Tuesday, March 20, 2012

Analyzing Big Data with Hive

Solutions to big data-centric problems involve relaxed schemas, column-family-centric
storage, distributed filesystems, replication, and sometimes eventual consistency. The focus of these solutions is managing large, spare, denormalized data volumes, which is typically over a few terabytes in size. Often, when you are working with these big data stores you have specific, predefined ways of analyzing and accessing the data. Therefore, ad-hoc querying and rich query expressions aren’t a high priority and usually are not a part of the currently available solutions. In addition, many of these big data solutions involve products that are rather new and still rapidly evolving. These products haven’t matured to a point where they have been tested across a wide range of use cases and are far from being feature-complete. That said, they are good at what they are designed to do: manage big data.

In contrast to the new emerging big data solutions, the world of RDBMS has a repertoire of robust and mature tools for administering and querying data. The most prominent and important of these is SQL. It’s a powerful and convenient way to query data: to slice, dice, aggregate, and relate data points within a set. Therefore, as ironic as it may sound, the biggest missing piece in NoSQL is something like SQL.

In wake of the need to have SQL-like syntax and semantics and the ease of higher level abstractions, Hive and Pig come to the rescue. Apache Hive is a data-warehousing infrastructure built on top of Hadoop, and Apache Pig is a higher-level language for analyzing large amounts of data.

Before you start learning Hive, you need to install and set it up. Hive leverages a working Hadoop installation so install Hadoop first, if you haven’t already.
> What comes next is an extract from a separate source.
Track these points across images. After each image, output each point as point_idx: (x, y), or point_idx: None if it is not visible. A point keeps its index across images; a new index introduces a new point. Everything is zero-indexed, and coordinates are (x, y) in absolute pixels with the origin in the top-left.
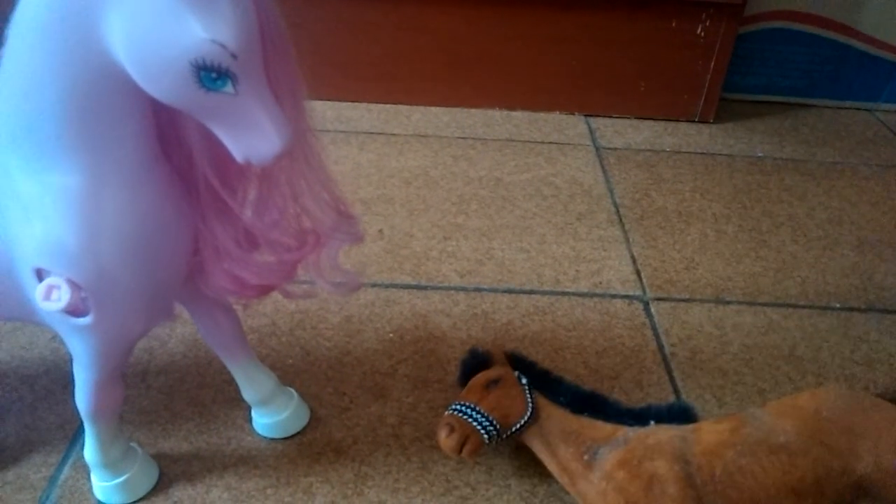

Hadoop can be downloaded from hadoop.apache.org (read Appendix A if you need help with installing Hadoop). Currently, Hive works well with Java 1.6 and Hadoop 0.20.2 so make sure to get the right versions for these pieces of software. Hive works without problems on Mac OS X and any of the Linux variants. You may be able to run Hive using Cygwin on Windows but I do not cover any of that in this chapter. If you are on Windows and do not have access to a Mac OS X or Linux environment, consider using a virtual machine with VMware Player to get introduced to Hive.